22 septembre 1981

Paris-Lyon en 2 heures 40 avec le TGV

Le TGV Paris-Sud-Est est inauguré en grande pompe le 22 septembre 1981 par le président François Mitterrand.

Ce premier « Train à Grande Vitesse » est l'aboutissement d'un énorme projet de recherche et développement mené dès la fin des années 1960 par la SNCF et l'industriel Alsthom-Atlantique (aujourd'hui Alstom), avec le soutien très actif du président Georges Pompidou.

Record mondial

Le train emprunte une ligne nouvelle qui lui est réservée. Cette voie, aujourd'hui proche de la saturation du fait du succès de ce mode de transport, traverse le massif du Morvan et met le coeur de Lyon à deux heures 40 de Paris, au lieu de 4 heures précédemment par la ligne traditionnelle. Celle-ci contournait le Morvan et passait par Dijon.

Dès son inauguration, le train à grande vitesse est célébré comme un coup d'éclat de la technologie française et une revanche du chemin de fer sur l'automobile et sur l'avion. À 260 km/h en vitesse de pointe, le TGV enlève au Shinkansen japonais le record mondial de vitesse commerciale sur rail. Selon le mot de l'historien Fernand Braudel, la France a tout d'un coup l'impression de rétrécir.

Quelques années après le lancement du TGV, l'achèvement de la ligne nouvelle permet d'abaisser à deux heures le temps de parcours entre Paris et Lyon. Le 18 mai 1990, la SNCF remporte de manière officielle le ruban bleu de la vitesse sur rail en roulant avec une rame TGV Atlantique de série à la vitesse de 515,3 km/h. Cette rame circule encore tous les jours en service commercial à 300 km/h. Le 3 avril 2007, nouveau record de vitesse pour une rame prototype d'Alstom Transport, à 574,8 km/h sur la ligne Paris-Strasbourg.

Le rêve s'estompe

La SNCF, qui se voit reprocher ses déficits par la Commission européenne et les néolibéraux, est privée en 1997 de la gestion de son réseau au profit d'un nouvel organisme, RFF (Réseau Ferré de France). L'heure n'est plus au rêve mais aux comptes. On parle privatisation, mise en concurrence des services ferroviaires et économies. La maintenance et la sécurité du réseau ne tardent pas à s'en ressentir : ruptures de caténaires, retards, etc.

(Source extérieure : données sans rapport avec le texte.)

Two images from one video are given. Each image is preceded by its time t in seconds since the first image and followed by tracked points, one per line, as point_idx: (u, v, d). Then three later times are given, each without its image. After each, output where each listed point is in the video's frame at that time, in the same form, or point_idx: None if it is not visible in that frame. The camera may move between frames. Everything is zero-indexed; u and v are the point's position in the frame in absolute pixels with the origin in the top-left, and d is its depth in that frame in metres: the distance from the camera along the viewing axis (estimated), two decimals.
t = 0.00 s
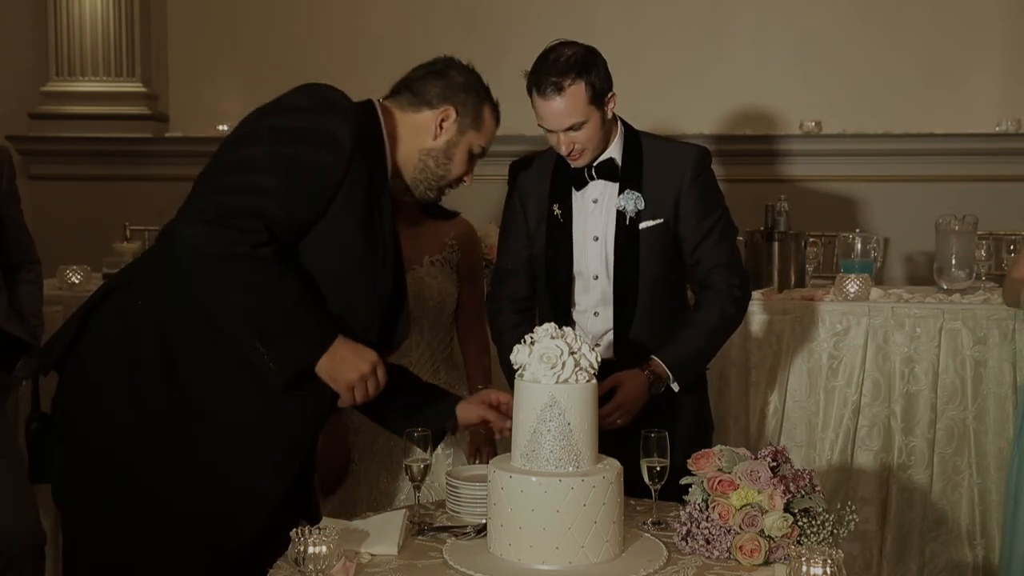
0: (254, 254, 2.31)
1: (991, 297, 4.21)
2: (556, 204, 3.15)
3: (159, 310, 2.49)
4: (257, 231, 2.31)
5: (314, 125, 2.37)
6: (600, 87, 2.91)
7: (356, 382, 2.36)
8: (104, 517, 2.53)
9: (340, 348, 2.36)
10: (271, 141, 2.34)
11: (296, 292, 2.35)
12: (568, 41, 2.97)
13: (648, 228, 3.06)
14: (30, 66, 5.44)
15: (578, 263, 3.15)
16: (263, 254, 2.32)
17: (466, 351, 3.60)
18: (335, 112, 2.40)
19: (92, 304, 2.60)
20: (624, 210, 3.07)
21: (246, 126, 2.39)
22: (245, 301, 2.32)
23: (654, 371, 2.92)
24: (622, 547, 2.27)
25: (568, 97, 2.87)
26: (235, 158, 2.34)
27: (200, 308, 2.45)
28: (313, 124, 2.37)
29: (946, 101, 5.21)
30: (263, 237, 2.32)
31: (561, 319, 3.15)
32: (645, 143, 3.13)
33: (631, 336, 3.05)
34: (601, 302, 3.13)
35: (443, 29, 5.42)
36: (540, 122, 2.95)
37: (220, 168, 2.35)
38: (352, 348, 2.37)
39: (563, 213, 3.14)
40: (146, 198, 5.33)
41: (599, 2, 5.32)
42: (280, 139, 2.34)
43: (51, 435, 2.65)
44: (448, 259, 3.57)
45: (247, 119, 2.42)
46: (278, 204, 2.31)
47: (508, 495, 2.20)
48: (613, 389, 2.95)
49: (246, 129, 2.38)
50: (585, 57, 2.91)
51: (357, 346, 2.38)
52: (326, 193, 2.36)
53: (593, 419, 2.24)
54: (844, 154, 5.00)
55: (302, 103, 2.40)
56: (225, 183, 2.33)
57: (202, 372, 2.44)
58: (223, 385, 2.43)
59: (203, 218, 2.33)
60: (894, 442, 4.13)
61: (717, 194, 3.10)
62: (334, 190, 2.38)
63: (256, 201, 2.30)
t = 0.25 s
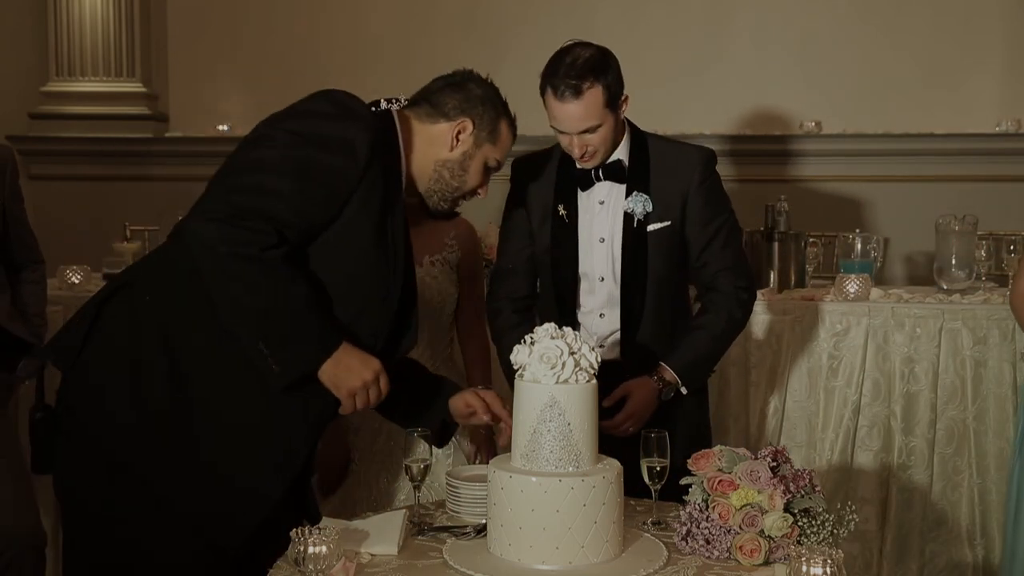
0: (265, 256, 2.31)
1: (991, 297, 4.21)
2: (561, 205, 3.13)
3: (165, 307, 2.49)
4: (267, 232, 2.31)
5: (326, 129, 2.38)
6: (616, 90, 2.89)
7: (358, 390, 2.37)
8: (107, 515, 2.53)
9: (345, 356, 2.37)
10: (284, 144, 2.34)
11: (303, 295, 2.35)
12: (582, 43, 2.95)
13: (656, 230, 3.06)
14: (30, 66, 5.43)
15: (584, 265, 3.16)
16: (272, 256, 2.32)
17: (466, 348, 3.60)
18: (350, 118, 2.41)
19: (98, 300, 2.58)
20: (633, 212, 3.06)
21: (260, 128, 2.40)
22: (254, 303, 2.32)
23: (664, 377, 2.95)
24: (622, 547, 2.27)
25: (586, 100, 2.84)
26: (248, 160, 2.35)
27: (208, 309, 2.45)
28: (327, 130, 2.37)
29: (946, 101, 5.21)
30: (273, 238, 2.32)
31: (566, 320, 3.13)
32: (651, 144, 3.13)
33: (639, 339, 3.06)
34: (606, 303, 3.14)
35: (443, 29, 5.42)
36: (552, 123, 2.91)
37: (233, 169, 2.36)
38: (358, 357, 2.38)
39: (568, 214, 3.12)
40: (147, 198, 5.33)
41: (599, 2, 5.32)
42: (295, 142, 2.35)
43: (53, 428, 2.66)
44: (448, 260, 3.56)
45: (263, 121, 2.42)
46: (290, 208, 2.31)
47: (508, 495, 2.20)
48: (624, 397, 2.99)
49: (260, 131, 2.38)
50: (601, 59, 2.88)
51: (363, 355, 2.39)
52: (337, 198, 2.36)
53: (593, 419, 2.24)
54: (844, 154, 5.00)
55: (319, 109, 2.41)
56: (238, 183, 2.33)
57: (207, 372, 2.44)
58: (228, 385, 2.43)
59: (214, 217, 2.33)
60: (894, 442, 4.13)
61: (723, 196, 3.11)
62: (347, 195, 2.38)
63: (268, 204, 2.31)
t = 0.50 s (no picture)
0: (268, 257, 2.32)
1: (990, 297, 4.21)
2: (565, 205, 3.13)
3: (168, 307, 2.49)
4: (271, 233, 2.32)
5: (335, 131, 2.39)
6: (628, 95, 2.88)
7: (358, 395, 2.35)
8: (108, 514, 2.54)
9: (346, 358, 2.36)
10: (291, 146, 2.35)
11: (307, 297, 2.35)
12: (594, 46, 2.94)
13: (662, 232, 3.07)
14: (30, 67, 5.43)
15: (588, 266, 3.14)
16: (275, 257, 2.32)
17: (466, 345, 3.59)
18: (357, 121, 2.41)
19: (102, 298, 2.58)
20: (639, 213, 3.06)
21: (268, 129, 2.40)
22: (258, 305, 2.33)
23: (667, 379, 2.94)
24: (622, 547, 2.27)
25: (601, 103, 2.82)
26: (255, 161, 2.36)
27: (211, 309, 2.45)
28: (334, 133, 2.38)
29: (946, 101, 5.20)
30: (277, 239, 2.33)
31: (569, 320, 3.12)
32: (655, 145, 3.13)
33: (643, 340, 3.06)
34: (611, 304, 3.13)
35: (443, 29, 5.42)
36: (564, 125, 2.89)
37: (240, 170, 2.37)
38: (359, 360, 2.37)
39: (572, 215, 3.12)
40: (146, 198, 5.33)
41: (599, 2, 5.32)
42: (301, 144, 2.35)
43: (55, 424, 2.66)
44: (448, 260, 3.57)
45: (270, 122, 2.43)
46: (295, 210, 2.32)
47: (508, 495, 2.19)
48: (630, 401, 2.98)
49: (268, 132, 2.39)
50: (615, 63, 2.87)
51: (365, 359, 2.38)
52: (342, 201, 2.36)
53: (593, 419, 2.24)
54: (844, 154, 5.00)
55: (327, 111, 2.42)
56: (244, 184, 2.34)
57: (209, 373, 2.44)
58: (230, 386, 2.43)
59: (219, 217, 2.34)
60: (894, 442, 4.13)
61: (727, 197, 3.11)
62: (353, 197, 2.38)
63: (272, 205, 2.31)
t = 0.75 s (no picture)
0: (268, 257, 2.32)
1: (990, 297, 4.21)
2: (566, 204, 3.13)
3: (169, 307, 2.49)
4: (271, 233, 2.32)
5: (336, 131, 2.38)
6: (633, 95, 2.88)
7: (361, 392, 2.37)
8: (109, 512, 2.55)
9: (347, 356, 2.37)
10: (292, 146, 2.35)
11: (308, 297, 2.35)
12: (599, 45, 2.93)
13: (663, 232, 3.06)
14: (30, 67, 5.43)
15: (589, 266, 3.15)
16: (275, 257, 2.32)
17: (466, 344, 3.60)
18: (358, 122, 2.41)
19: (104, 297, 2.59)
20: (640, 214, 3.06)
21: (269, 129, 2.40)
22: (258, 304, 2.33)
23: (667, 380, 2.94)
24: (622, 547, 2.27)
25: (607, 104, 2.82)
26: (255, 161, 2.36)
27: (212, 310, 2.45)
28: (334, 133, 2.38)
29: (947, 101, 5.20)
30: (277, 239, 2.33)
31: (568, 319, 3.11)
32: (657, 145, 3.13)
33: (643, 340, 3.05)
34: (612, 304, 3.13)
35: (443, 29, 5.42)
36: (568, 125, 2.89)
37: (240, 170, 2.37)
38: (362, 356, 2.38)
39: (574, 214, 3.12)
40: (147, 198, 5.33)
41: (599, 2, 5.32)
42: (301, 145, 2.35)
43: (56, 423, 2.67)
44: (449, 262, 3.57)
45: (271, 122, 2.43)
46: (295, 210, 2.32)
47: (507, 495, 2.20)
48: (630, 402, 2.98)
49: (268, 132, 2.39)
50: (620, 64, 2.87)
51: (367, 355, 2.39)
52: (342, 201, 2.36)
53: (593, 419, 2.24)
54: (844, 154, 5.01)
55: (327, 111, 2.42)
56: (244, 184, 2.34)
57: (210, 373, 2.44)
58: (231, 385, 2.43)
59: (219, 217, 2.34)
60: (894, 442, 4.13)
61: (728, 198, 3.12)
62: (354, 198, 2.38)
63: (272, 204, 2.31)
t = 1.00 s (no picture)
0: (271, 259, 2.31)
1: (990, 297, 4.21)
2: (569, 203, 3.13)
3: (170, 309, 2.49)
4: (273, 235, 2.31)
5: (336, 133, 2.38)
6: (632, 92, 2.88)
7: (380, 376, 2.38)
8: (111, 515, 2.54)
9: (361, 344, 2.39)
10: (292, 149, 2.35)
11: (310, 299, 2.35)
12: (599, 42, 2.94)
13: (663, 230, 3.06)
14: (30, 67, 5.43)
15: (590, 264, 3.16)
16: (277, 259, 2.32)
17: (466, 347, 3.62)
18: (359, 124, 2.41)
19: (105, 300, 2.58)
20: (640, 211, 3.06)
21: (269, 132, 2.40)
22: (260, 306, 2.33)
23: (657, 380, 2.94)
24: (622, 547, 2.27)
25: (605, 100, 2.82)
26: (256, 165, 2.35)
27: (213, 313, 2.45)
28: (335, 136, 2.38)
29: (947, 101, 5.20)
30: (279, 242, 2.32)
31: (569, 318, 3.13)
32: (660, 143, 3.13)
33: (643, 341, 3.05)
34: (612, 302, 3.14)
35: (443, 29, 5.42)
36: (567, 120, 2.89)
37: (240, 173, 2.36)
38: (374, 343, 2.40)
39: (576, 213, 3.12)
40: (147, 198, 5.33)
41: (599, 2, 5.32)
42: (301, 148, 2.35)
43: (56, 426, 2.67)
44: (452, 267, 3.55)
45: (271, 125, 2.43)
46: (297, 213, 2.32)
47: (507, 494, 2.20)
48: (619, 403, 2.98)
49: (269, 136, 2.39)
50: (619, 60, 2.87)
51: (379, 342, 2.41)
52: (343, 203, 2.36)
53: (593, 419, 2.24)
54: (843, 154, 5.01)
55: (327, 113, 2.42)
56: (245, 187, 2.33)
57: (210, 376, 2.44)
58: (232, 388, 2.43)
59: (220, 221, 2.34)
60: (894, 442, 4.13)
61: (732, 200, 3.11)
62: (354, 199, 2.38)
63: (273, 208, 2.31)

En ouvrant la ligne à grande vitesse Madrid-Valence le 16 décembre 2010 avec le concours de l'Allemand Siemens, l'Espagne entend concurrencer la France dans la grande vitesse. En 2020, les deux pays se targuent d'avoir le plus long réseau d'Europe : environ 2800 km pour l'un et pour l'autre. Mais la vraie menace vient de l'Est : Coréens et Chinois s'approprient le savoir-faire français en matière de grande vitesse et bousculent Alstom sur tous les marchés de la planète. C'est désormais la Chine qui collectionne les records ferroviaires. Elle a ouvert en 2012 la ligne Shanghai-Pékin (1318 km) avec des trains qui roulent à 350 km/h et dispose en 2020 d'environ 38700 km de lignes à grande vitesse.

Les gouvernements français n'en poursuivent pas moins la construction de nouvelles lignes, pour des raisons essentiellement politiques (Tours-Bordeaux-Toulouse, Le Mans-Rennes, Paris-Strasbourg...). D'un point de vue strictement économique, ces nouvelles lignes sont en effet assurées de rester très longtemps déficitaires faute de toucher une clientèle suffisante. Elles pénalisent par ailleurs la modernisation du réseau traditionnel et des réseaux de banlieue en mobilisant des ressources qui auraient pu leur être affectées.